Una psicología que busca la adaptación social, que nos haga buenos ciudadanos normales (¡que no visitan travestis, por supuesto!), que no nos muestre nuestras flaquezas, es mucho más tolerable. Por eso, seguramente, las técnicas de autoayuda o todo aquello que represente una suerte de «palmadita-terapia», crecen, y el psicoanálisis no termina de prender. No entra en la universidad o entra a medias, y uno de los mitos que lo acompaña es que «es muy caro», «para pocos», «interminable».
Pero, ¿quién dijo que no se puede trabajar psicoanalíticamente en un hospital público, en un centro comunitario de salud, junto a una fosa en una exhumación o en una cárcel con reos de alta peligrosidad? El psicoanálisis no es un diván, ni un costoso honorario que cobra una secretaria bien vestida. La foto de Freud colgada en la pared de un consultorio (con diván y costoso, o muy humilde y con un par de sillas rústicas) tampoco es garantía de «pureza» psicoanalítica. El psicoanálisis, en definitiva, es un cuerpo teórico que posibilita una forma de intervención donde básicamente importa el deseo inconsciente en juego, donde se juega una historia subjetiva, que en general se expresa en palabras, y que se puede hacer consciente con un trabajo adecuado, permitiendo así manejarse más tranquilamente en la vida.

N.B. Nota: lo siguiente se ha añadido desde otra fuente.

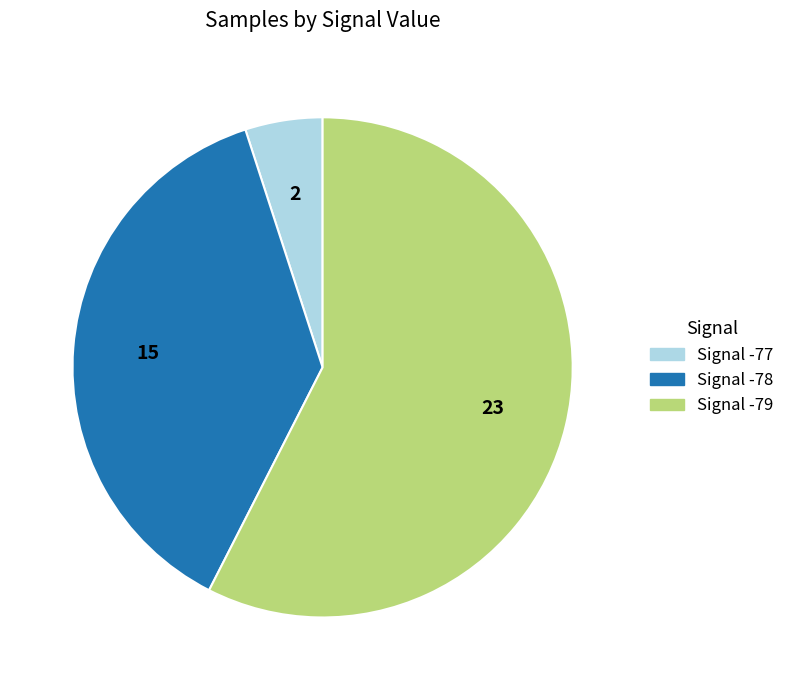

Is there any slice that represents more than half of the pie?

Yes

De ninguna manera es cierto que el psicoanálisis no tiene «compromiso social». Esa es una falacia. El «compromiso» (toma de posición ideológico-política) está en quien ejerce el trabajo. Con los conceptos psicoanalíticos en la mano (inconsciente, pulsión, transferencia, etc.) se puede trabajar sin poner en tela de juicio el sistema imperante, o cuestionándolo en su raíz. El psicoanálisis sirve para escuchar y poder procesar algo del sufrimiento humano. Que ese sufrimiento termine reduciéndose con palmaditas en la espalda (pero ¿se reduce de verdad así?), con un fármaco, con un trago de licor o con una interpretación psicoanalítica, es otra cosa. Y que quien trabaja en este oficio se aliñe con los poderes dominantes o los cuestione, no está en el uso o no uso del diván.